For the financial year 2007-08, of the allocated Rs.29.9 crores, the society had till July 2007, spent only Rs 8.7 crores. In 2004, a report of the Comptroller and Auditor General of India rapped UPSACS for poor utilisation of funds. Between 1999-2004 (the period of the National Aids Control programme-II), the society was allocated Rs.146.76 crores, of which only Rs.54.81 crore were spent.
The only thing going UP's way may be that discrimination against children with HIV/AIDs is widespread throughout the country. UP may be yet to report the levels of discrimination that have been witnessed in the South such as the 2003 case of Bency and Benson, positive orphans from Kerala or the more recent case of five HIV positive orphans who were turned out of their school in Kottayam, Kerala. However, there are no special efforts to be seen in U.P. such as one recently reported from Bangalore, where a city-based NGO plans to open, by 2008, a school where HIV+ children will be equally welcome.
Will a law help?
K K Abraham, President of the Indian Network for People Living with HIV/AIDS (INP+), Chennai, points to the proposed HIV/AIDS bill as another important step to counter discrimination.

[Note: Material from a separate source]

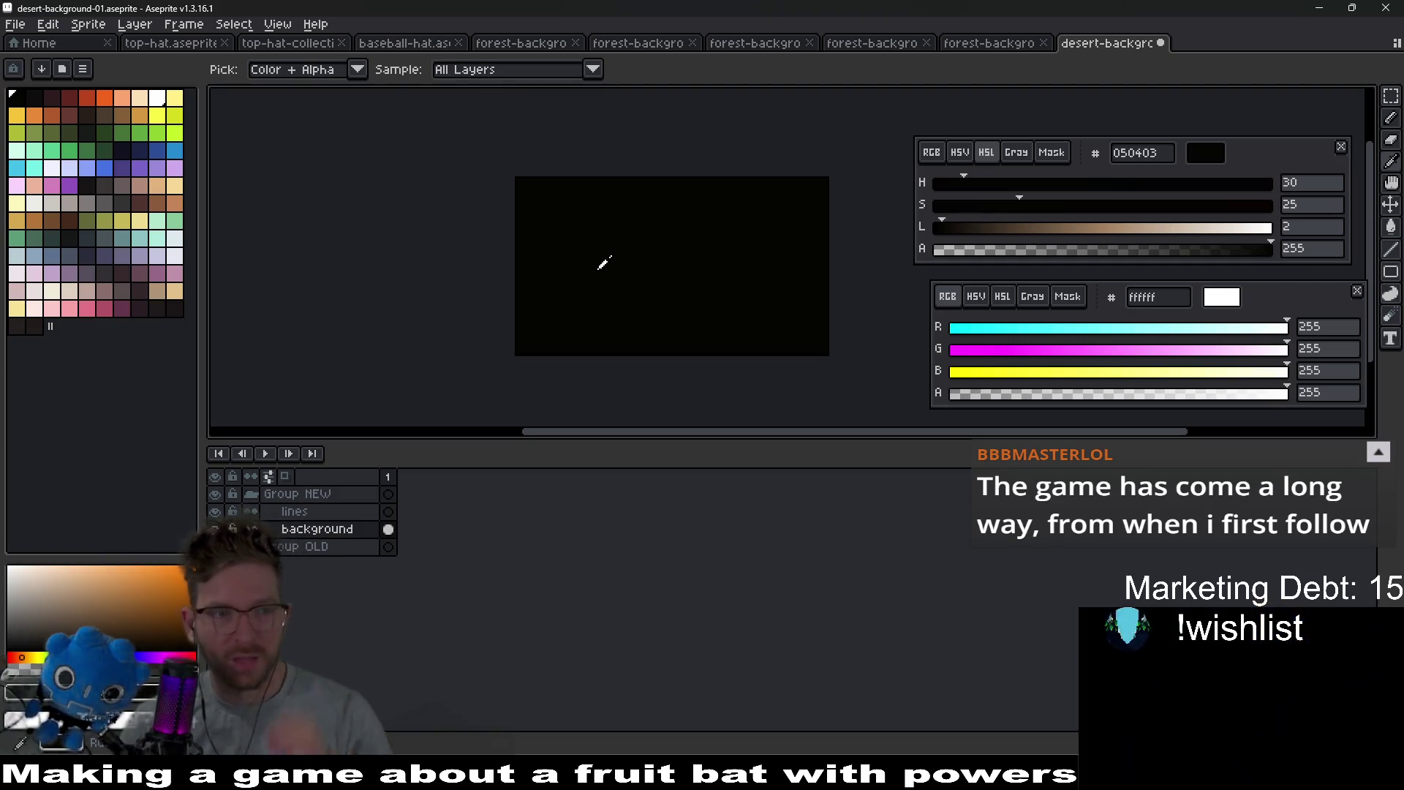
pyautogui.click(122, 203)
# - Switch to the pencil with a round brush sized around 26px
pyautogui.scroll(3, 730, 286)
pyautogui.press('b')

The HIV/AIDS bill is an effort that dates back to 2002 to bring a separate law to protect the rights of PLHAs and has been drafted by the Lawyers Collective HIV/AIDS Unit. The collective, formed in 1981 consists of professional lawyers, law students and human rights activists, provides legal assistance to the underprivileged and undertakes public interest work. The draft has been prepared after thorough research of HIV/AIDS law in other countries and discussions with various stakeholders. In 2005, the draft HIV/AIDS Bill was submitted to the government. It is yet to be tabled in Parliament.
For Dhirendra and thousands of others like him who need a supportive environment today for a better tomorrow, that hope might be too distant to make a difference.